Эрасмо с одержимостью вогнал лопату в грунт.
Он копал до самой ночи, а когда над древним бастионом взошла луна, оробел и предложил перенести поиски золота на утро.
По его просьбе мы расположились на ночлег вне руин и, накрывшись какой-то тряпкой, уснули.
Как только рассвело, Эрасмо вновь взялся за лопату, а я тем временем продолжал осматривать развалины. Меня привлекло гигантское дерево, вокруг которого буквой П стоял каменный бордюр. Поросшая мхом плита с едва заметными рисунками и письменами стояла под углом, одним краем опираясь на дерево. Возможно, она когда-то лежала на бордюре, образуя таким образом что-то похожее на склеп, но могучее дерево, проросшее из него, выдавило плиту и скинуло ее с опор. Я попытался расшатать плиту, но она стояла прочно, и я забрался под нее.
Вырастая, дерево выдавливало на поверхность все то, что когда-то лежало у основания «склепа». Стоило мне раскопать неглубокую яму, как я нашел обломки глиняных горшков, статуэтки из меди, изображающие людей в боевых доспехах и сказочных животных. Вскоре нож, которым я раскапывал, ударился во что-то твердое, и, расчищая грунт руками, я увидел еще одну плиту, лежащую горизонтально, которая была либо полом «склепа», либо столом, либо жертвенным постаментом.
До меня вдруг долетел тревожный голос Эрасмо, и я быстро выскочил наверх. Индеец, откинув лопату в сторону, смотрел по сторонам с выражением страха на лице. Я невольно потянулся рукой к револьверу, с которым никогда не расставался.

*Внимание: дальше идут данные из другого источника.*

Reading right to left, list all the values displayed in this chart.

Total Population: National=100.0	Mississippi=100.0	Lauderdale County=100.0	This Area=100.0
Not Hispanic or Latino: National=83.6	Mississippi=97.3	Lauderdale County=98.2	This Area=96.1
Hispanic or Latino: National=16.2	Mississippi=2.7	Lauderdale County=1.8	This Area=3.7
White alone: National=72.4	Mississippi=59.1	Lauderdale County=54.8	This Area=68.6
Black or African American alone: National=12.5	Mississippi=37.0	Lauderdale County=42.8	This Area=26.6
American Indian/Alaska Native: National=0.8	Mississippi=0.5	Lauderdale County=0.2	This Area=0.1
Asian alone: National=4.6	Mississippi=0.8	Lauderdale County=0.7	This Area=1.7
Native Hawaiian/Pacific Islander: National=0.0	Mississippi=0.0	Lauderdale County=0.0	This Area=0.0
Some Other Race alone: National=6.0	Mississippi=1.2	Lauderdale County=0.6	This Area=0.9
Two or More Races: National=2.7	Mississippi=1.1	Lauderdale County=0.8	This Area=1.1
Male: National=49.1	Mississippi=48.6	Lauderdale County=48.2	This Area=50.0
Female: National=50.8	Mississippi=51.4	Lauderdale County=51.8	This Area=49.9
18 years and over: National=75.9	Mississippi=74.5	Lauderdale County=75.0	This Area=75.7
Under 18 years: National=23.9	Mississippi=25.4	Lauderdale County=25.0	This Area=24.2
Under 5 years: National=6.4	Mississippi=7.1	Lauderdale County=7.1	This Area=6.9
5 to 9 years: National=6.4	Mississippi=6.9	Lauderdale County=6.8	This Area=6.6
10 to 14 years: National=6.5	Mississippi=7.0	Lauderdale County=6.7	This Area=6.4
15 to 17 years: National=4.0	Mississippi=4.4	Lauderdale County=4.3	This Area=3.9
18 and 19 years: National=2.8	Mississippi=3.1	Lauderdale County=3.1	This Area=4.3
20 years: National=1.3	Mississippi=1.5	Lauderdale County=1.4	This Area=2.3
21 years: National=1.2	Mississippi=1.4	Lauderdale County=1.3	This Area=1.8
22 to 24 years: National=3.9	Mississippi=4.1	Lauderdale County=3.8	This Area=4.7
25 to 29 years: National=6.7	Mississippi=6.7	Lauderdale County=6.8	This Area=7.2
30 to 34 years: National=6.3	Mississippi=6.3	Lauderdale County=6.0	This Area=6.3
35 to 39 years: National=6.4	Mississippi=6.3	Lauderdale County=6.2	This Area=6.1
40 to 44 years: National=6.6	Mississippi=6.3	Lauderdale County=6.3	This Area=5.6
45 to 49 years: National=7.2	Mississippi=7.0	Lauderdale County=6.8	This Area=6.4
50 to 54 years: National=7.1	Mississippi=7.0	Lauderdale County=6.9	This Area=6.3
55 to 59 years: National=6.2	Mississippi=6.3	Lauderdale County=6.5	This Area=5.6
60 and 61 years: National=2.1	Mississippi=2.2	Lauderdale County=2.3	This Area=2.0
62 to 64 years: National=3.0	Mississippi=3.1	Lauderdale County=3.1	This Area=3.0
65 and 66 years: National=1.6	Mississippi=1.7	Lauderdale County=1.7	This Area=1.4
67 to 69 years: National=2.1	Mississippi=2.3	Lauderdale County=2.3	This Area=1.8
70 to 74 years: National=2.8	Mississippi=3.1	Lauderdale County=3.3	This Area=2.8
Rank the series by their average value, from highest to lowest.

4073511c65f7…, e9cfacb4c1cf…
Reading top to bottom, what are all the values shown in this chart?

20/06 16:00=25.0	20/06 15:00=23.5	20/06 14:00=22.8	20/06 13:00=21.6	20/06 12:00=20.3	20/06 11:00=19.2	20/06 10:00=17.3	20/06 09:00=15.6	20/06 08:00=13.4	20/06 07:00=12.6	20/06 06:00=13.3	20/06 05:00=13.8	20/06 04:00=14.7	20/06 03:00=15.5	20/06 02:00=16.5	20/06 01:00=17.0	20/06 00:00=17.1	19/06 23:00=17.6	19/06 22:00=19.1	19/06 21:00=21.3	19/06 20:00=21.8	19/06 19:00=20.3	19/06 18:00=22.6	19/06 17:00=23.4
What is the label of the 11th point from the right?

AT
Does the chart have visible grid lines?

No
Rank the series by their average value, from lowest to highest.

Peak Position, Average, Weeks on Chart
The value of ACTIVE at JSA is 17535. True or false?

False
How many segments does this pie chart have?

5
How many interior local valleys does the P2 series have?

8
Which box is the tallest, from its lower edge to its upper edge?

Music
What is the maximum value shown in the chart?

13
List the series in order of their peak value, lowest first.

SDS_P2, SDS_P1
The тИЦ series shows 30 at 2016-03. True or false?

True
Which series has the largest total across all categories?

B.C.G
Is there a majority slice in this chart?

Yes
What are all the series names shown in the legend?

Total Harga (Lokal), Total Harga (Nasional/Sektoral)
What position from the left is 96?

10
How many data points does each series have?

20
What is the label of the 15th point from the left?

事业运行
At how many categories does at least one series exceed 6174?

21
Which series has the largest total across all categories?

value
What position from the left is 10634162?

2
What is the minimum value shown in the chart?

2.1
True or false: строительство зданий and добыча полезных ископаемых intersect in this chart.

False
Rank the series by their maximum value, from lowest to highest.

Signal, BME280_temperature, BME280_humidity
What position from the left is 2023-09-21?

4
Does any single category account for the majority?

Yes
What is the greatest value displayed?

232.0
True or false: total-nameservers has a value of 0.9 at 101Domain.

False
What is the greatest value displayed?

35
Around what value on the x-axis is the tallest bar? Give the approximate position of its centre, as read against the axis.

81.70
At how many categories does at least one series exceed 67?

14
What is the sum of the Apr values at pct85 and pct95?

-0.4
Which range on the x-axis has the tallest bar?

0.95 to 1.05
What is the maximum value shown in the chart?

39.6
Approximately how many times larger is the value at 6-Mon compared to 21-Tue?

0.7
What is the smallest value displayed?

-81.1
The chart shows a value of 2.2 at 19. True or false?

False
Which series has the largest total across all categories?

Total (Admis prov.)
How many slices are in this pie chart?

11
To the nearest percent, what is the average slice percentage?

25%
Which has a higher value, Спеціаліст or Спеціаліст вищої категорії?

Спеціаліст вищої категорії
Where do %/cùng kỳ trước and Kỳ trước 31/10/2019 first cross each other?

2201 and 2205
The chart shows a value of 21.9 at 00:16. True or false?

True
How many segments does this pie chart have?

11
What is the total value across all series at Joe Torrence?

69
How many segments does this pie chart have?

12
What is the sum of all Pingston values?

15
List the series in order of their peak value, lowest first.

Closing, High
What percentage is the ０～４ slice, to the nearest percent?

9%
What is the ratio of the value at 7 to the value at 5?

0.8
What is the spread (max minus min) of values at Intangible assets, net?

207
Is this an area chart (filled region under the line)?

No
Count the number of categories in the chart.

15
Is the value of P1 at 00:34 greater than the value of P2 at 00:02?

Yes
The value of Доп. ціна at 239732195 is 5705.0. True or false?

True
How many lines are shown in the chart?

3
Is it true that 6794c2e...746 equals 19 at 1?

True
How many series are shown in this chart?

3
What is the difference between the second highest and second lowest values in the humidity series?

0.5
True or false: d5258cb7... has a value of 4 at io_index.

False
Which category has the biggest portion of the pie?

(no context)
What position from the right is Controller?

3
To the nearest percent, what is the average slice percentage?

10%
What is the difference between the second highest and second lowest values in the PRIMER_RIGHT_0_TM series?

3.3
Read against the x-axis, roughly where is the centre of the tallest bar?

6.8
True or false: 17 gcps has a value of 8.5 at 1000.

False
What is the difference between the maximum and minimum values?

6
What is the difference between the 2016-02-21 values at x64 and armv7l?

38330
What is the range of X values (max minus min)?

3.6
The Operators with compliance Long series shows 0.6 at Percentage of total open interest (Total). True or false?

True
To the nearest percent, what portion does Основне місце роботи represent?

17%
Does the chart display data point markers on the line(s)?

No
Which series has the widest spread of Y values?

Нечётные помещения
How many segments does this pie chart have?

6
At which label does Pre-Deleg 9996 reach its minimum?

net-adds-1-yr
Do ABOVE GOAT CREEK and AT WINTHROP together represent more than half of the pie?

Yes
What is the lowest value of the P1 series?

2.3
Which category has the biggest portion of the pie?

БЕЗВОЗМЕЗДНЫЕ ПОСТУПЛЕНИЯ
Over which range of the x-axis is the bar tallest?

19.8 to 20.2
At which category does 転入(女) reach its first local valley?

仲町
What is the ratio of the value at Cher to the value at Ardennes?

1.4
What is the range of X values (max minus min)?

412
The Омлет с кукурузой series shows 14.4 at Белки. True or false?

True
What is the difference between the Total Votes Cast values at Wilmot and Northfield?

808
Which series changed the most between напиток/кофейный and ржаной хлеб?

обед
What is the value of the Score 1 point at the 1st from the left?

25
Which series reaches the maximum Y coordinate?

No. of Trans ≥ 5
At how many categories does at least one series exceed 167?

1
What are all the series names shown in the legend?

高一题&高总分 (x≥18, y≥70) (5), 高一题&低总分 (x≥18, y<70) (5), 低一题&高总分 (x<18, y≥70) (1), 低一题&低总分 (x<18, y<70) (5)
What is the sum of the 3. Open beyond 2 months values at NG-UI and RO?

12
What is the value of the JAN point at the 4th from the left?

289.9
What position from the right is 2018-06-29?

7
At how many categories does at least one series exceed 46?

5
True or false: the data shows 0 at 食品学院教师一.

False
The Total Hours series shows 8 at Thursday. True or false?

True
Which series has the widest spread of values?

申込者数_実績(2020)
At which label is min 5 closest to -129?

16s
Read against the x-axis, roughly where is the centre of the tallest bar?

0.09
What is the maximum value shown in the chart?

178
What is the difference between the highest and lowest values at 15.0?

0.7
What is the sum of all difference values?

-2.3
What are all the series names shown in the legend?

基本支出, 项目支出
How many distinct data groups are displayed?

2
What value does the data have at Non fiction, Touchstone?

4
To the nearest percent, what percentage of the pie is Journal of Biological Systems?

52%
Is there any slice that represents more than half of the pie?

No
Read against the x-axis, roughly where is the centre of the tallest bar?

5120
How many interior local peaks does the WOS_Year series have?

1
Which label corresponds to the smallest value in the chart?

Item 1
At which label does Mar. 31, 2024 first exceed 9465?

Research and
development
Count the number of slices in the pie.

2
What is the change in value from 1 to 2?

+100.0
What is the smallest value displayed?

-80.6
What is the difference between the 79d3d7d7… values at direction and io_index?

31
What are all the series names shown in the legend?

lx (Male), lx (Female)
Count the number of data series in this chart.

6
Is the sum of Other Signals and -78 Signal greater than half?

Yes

– Что случилось? – спросил я его, тоже осматриваясь вокруг.
Индеец не сразу ответил:
– Я слышу голос духов. Мы потревожили их, и они могут наказать нас.
На всякий случай и я прислушался, но голосов духов не расслышал сквозь дружное пение птиц.
– Тебе показалось, – ответил я, засовывая пистолет за пояс, но Эрасмо взял лопату в руки и пошел вниз.
– Духи накажут нас, – бормотал он.
– Эй, я остаюсь! – крикнул я вдогон, но индеец даже не обернулся.
Я провожал его взглядом до тех пор, пока фигура Эрасмо не скрылась за плотной стеной зарослей, затем вышел на «дорогу» и по ней стал подниматься вверх. За час я прошел не более трехсот метров, так как приходилось буквально прорываться сквозь цепкие колючие заросли и все время проверять глубину грунта под ногами. Если мачете входило в землю на пять-десять сантиметров, упираясь в каменную платформу, значит, я шел верно.
Я даже не заметил перед собой препятствия и рубанул мачете по каменной стене. Звякнул металл, с шелестом съехали вниз лианы, ветки с широкими листьями, и я увидел ступени.
Это была трехгранная пирамида с усеченной верхушкой, ее венчал каменный шар размером с колесо карьерного «БелАЗа». Ступени, из которых состояла каждая сторона пирамиды, были покрыты толстым слоем мха и грунта, из них росли кусты и тонкие деревья. Грани от времени утратили остроту, раскрошились, и местами проглядывали дыры, через которые можно было заглянуть в черное нутро пирамиды.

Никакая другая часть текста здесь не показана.